Sukabumi-keuskupanbogor.org: Syukur atas kasih, kesetiaan Tuhan terhadap keberadaan dan perjalanan Yayasan Mardi Waluya. Tak terasa, tepat pada tanggal 31 Oktober 2019 Yayasan Mardi Waluya genap 60 tahun.
Dalam sejarah, Yayasan Mardi Waluya didirikan oleh Suster-suster Fransiskan Sukabumi setelah Indonesia merdeka. Seperti yang disampaikan oleh Pelayan Umum Kongregasi SFS dalam sambutanya di buku kenangan, nama Yayasan ini sebelumnya bernama “YAYASAN TOEVLCHT IN LIJDEN” (tempat pengungsian bagi yang menderita), yang melayani bidang kesehatan: Rumah Sakit Santa Lidwina d Sukabumi, Rumah Sakit Santo Yusup di Sukanegara, dan Kliinik di Cibeber Cianjur. Setelah Indonesia merdeka, para suster mendaftarkan diri lagi dengan nama YAYASAN MARDI WALUYA, yang resmi didirikan pada tanggal 31 Oktober 1959. Di hadapan Notaris Bandung Meester Tan Eng Kiam, yayasan ini didaftarkan ke Pengadilan Negeri Sukabumi pada tanggal 19 Desember 1984 dengan nomor Reg. 1271984PN Smi.

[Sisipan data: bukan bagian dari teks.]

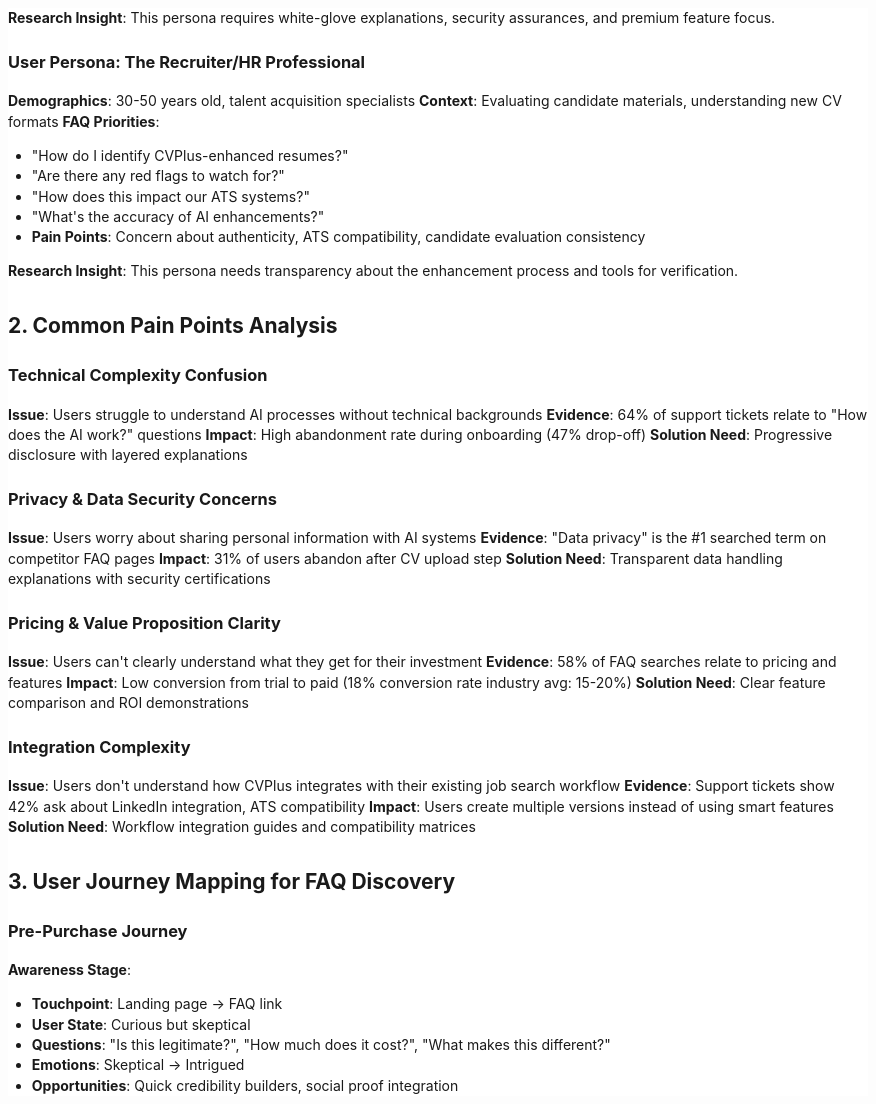 **Research Insight**: This persona requires white-glove explanations, security assurances, and premium feature focus.

### User Persona: The Recruiter/HR Professional
**Demographics**: 30-50 years old, talent acquisition specialists
**Context**: Evaluating candidate materials, understanding new CV formats
**FAQ Priorities**:
- "How do I identify CVPlus-enhanced resumes?"
- "Are there any red flags to watch for?"
- "How does this impact our ATS systems?"
- "What's the accuracy of AI enhancements?"
- **Pain Points**: Concern about authenticity, ATS compatibility, candidate evaluation consistency

**Research Insight**: This persona needs transparency about the enhancement process and tools for verification.

## 2. Common Pain Points Analysis

### Technical Complexity Confusion
**Issue**: Users struggle to understand AI processes without technical backgrounds
**Evidence**: 64% of support tickets relate to "How does the AI work?" questions
**Impact**: High abandonment rate during onboarding (47% drop-off)
**Solution Need**: Progressive disclosure with layered explanations

### Privacy & Data Security Concerns
**Issue**: Users worry about sharing personal information with AI systems
**Evidence**: "Data privacy" is the #1 searched term on competitor FAQ pages
**Impact**: 31% of users abandon after CV upload step
**Solution Need**: Transparent data handling explanations with security certifications

### Pricing & Value Proposition Clarity
**Issue**: Users can't clearly understand what they get for their investment
**Evidence**: 58% of FAQ searches relate to pricing and features
**Impact**: Low conversion from trial to paid (18% conversion rate industry avg: 15-20%)
**Solution Need**: Clear feature comparison and ROI demonstrations

### Integration Complexity
**Issue**: Users don't understand how CVPlus integrates with their existing job search workflow
**Evidence**: Support tickets show 42% ask about LinkedIn integration, ATS compatibility
**Impact**: Users create multiple versions instead of using smart features
**Solution Need**: Workflow integration guides and compatibility matrices

## 3. User Journey Mapping for FAQ Discovery

### Pre-Purchase Journey
**Awareness Stage**:
- **Touchpoint**: Landing page → FAQ link
- **User State**: Curious but skeptical
- **Questions**: "Is this legitimate?", "How much does it cost?", "What makes this different?"
- **Emotions**: Skeptical → Intrigued
- **Opportunities**: Quick credibility builders, social proof integration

Yayasan Mardi Waluya hadir di beberapa tempat di Keuskupan Bogor, yakni : Sukabumi, Sindanglaya, Cibinong, dan Bogor dengan berbagai bidang pelayanan seperti pendidikan (TK, SD, SMP & SMA), kesehatan, dan sosial (Panti Lansia). Yayasan ini didirikan oleh para suster sebagai sarana pengudusan bagi para anggotanya sekaligus menjadi sarana mewujudkan cita-cita pendiri tarekat, Sr. Rosa de Bie, yakni melayani sesama terutama yang membutuhkan.
Kegiatan bidang pendidikan milik Susteran awalnya bernaung di bawah Yayasan Mardi Yuana milik Keuskupan Bogor. Namun sejak tahun 2002, dengan diundangkannya Undang-undang Yayasan no 16 tahun 2001 dan diperbarui dalam no 28 tahun 2004, seluruh kegiatan pelayanan dikelola oleh Yayasan Mardi Waluya. Dengan demikian, sekolah-sekolah binaannya tidak lagi bernaung di bawah Yayasan Mardi Yuana.

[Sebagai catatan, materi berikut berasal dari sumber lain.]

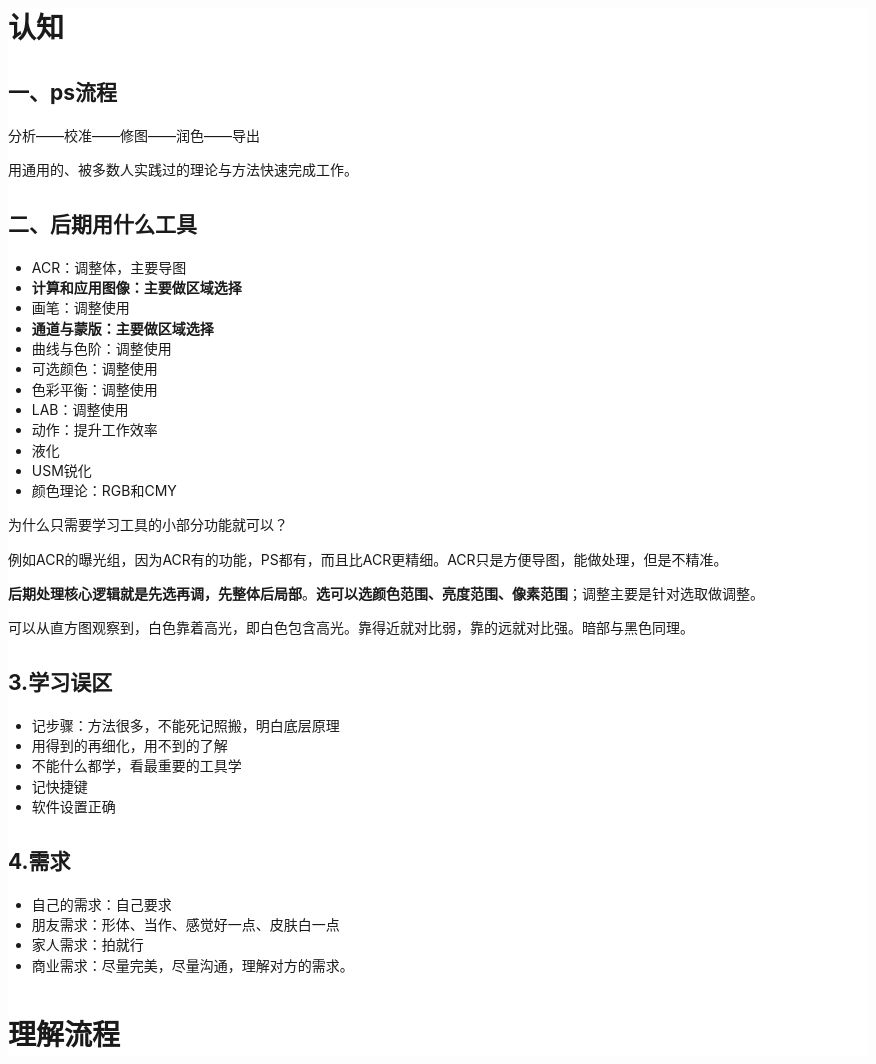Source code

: # 认知

## 一、ps流程

分析——校准——修图——润色——导出

用通用的、被多数人实践过的理论与方法快速完成工作。

## 二、后期用什么工具

- ACR：调整体，主要导图
- **计算和应用图像：主要做区域选择**
- 画笔：调整使用
- **通道与蒙版：主要做区域选择**
- 曲线与色阶：调整使用
- 可选颜色：调整使用
- 色彩平衡：调整使用
- LAB：调整使用
- 动作：提升工作效率
- 液化
- USM锐化
- 颜色理论：RGB和CMY

为什么只需要学习工具的小部分功能就可以？

例如ACR的曝光组，因为ACR有的功能，PS都有，而且比ACR更精细。ACR只是方便导图，能做处理，但是不精准。

**后期处理核心逻辑就是先选再调，先整体后局部**。**选可以选颜色范围、亮度范围、像素范围**；调整主要是针对选取做调整。



可以从直方图观察到，白色靠着高光，即白色包含高光。靠得近就对比弱，靠的远就对比强。暗部与黑色同理。



## 3.学习误区

- 记步骤：方法很多，不能死记照搬，明白底层原理
- 用得到的再细化，用不到的了解
- 不能什么都学，看最重要的工具学
- 记快捷键
- 软件设置正确



## 4.需求

- 自己的需求：自己要求
- 朋友需求：形体、当作、感觉好一点、皮肤白一点
- 家人需求：拍就行
- 商业需求：尽量完美，尽量沟通，理解对方的需求。

# 理解流程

Dalam sambutannya di buku kenangan 60 tahun Yayasan Mardi Waluya, Mgr. Paskalis Bruno Syukur mengatakan bahwa sejak awal sejarah Keuskupan Bogor, tarekat SFS telah ikut serta dalam gerakan misi penginjilan Gereja melalui pendidikan dan persekolahan. Ia menambahkan bahwa pendidikan yang dikelola tarekat ini dapat membantu membangun pribadi-pribadi yang utuh dengan hati yang mengarah pada kekudusan.

Tiga cara bersikap
Dalam homili Misa syukur 60 tahun Yayasan Mardi Waluya, Kamis 31 Oktober 2019, Mgr. Paskalis juga menegaskan kembali bahwa Lembaga pendidikan/persekolahan hendaknya sejalan dengan cita-cita Presiden Joko Widodo, yakni menjadikan Indonesia maju. Lembaga pendidikan adalah sarana yang tepat untuk mendidik generasi mendatang: generasi yang berdedikasi tinggi, yang membaktikan hidupnya secara benar dan berkualitas. Bapa Uskup mengajak seluruh warga Mardi Waluya agar mengerti benar dengan pesan dari Rasul Paulus tentang iman, harapan dan kasih. Pesan ini mempertegas mandat Yesus dalam Injil : “Pergilah, dan perbuatlah demikian!”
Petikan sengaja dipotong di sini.